Instructions to follow:
Using the data below, copy every line that contains the word "image".

Stored items
Start of Block

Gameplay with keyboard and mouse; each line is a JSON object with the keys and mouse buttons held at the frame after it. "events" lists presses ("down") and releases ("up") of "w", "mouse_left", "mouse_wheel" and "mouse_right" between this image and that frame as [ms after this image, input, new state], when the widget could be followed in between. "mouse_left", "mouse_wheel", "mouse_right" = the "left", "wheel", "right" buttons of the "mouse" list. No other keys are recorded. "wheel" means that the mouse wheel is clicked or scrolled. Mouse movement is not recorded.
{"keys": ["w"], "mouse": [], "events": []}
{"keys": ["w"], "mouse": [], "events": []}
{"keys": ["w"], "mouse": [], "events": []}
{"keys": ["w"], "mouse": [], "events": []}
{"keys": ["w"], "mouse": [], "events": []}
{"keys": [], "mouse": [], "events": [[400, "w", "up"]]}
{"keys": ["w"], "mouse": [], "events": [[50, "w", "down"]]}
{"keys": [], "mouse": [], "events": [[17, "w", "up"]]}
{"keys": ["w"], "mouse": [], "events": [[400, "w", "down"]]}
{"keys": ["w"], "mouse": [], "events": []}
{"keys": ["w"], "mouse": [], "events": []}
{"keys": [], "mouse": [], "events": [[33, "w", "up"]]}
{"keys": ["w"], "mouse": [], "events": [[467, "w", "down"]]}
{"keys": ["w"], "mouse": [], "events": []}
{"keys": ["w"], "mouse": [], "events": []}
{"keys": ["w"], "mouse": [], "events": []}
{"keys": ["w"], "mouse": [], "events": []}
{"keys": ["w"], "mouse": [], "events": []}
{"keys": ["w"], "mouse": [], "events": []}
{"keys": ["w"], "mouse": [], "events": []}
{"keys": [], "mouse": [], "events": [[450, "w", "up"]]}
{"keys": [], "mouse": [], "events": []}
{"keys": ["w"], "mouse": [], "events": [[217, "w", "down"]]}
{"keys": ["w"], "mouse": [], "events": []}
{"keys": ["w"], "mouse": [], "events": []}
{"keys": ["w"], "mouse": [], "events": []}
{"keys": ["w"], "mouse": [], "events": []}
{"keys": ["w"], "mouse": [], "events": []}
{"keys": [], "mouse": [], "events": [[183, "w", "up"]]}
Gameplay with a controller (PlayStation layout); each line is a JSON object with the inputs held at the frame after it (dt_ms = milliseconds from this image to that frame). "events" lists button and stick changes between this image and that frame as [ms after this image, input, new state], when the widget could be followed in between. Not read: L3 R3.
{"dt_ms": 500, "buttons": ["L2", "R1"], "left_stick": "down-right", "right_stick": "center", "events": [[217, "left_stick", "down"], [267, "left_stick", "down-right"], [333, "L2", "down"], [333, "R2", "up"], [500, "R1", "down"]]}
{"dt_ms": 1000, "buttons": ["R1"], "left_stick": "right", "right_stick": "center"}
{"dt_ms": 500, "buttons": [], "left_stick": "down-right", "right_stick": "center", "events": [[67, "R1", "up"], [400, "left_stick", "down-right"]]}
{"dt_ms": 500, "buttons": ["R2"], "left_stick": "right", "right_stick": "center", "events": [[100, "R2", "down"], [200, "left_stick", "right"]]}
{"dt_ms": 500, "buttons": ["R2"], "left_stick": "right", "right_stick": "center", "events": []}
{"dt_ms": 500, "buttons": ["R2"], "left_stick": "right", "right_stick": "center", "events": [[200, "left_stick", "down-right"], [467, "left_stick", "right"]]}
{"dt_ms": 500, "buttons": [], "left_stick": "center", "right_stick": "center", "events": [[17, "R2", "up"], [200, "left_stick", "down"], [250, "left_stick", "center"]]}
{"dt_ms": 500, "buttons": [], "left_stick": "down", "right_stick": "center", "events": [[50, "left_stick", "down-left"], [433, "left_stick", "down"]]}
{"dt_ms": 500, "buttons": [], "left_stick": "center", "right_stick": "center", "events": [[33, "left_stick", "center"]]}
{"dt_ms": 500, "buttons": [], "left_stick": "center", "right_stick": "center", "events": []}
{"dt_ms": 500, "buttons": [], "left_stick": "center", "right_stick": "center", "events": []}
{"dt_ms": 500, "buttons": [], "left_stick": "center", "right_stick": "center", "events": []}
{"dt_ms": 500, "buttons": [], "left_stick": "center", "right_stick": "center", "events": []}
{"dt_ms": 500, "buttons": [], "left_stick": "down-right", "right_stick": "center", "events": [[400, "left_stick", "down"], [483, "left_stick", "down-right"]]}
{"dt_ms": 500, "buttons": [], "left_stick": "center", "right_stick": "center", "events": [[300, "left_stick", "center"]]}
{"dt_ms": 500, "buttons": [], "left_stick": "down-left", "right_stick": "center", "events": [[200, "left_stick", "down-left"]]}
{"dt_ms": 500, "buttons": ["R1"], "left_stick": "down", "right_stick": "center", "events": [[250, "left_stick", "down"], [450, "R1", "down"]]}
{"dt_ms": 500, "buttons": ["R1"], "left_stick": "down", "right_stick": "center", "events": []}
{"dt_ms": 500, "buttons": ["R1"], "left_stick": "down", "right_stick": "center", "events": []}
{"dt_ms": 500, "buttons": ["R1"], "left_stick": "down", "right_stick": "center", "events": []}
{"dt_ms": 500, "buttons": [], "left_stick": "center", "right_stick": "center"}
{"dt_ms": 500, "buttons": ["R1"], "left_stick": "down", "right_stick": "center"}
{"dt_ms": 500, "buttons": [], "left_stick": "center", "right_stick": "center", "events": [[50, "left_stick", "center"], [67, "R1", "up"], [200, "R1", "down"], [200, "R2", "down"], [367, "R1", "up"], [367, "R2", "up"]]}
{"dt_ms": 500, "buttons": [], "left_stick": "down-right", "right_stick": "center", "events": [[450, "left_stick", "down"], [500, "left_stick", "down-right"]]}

End of Block

Response to this task:
Gameplay with keyboard and mouse; each line is a JSON object with the keys and mouse buttons held at the frame after it. "events" lists presses ("down") and releases ("up") of "w", "mouse_left", "mouse_wheel" and "mouse_right" between this image and that frame as [ms after this image, input, new state], when the widget could be followed in between. "mouse_left", "mouse_wheel", "mouse_right" = the "left", "wheel", "right" buttons of the "mouse" list. No other keys are recorded. "wheel" means that the mouse wheel is clicked or scrolled. Mouse movement is not recorded.
Gameplay with a controller (PlayStation layout); each line is a JSON object with the inputs held at the frame after it (dt_ms = milliseconds from this image to that frame). "events" lists button and stick changes between this image and that frame as [ms after this image, input, new state], when the widget could be followed in between. Not read: L3 R3.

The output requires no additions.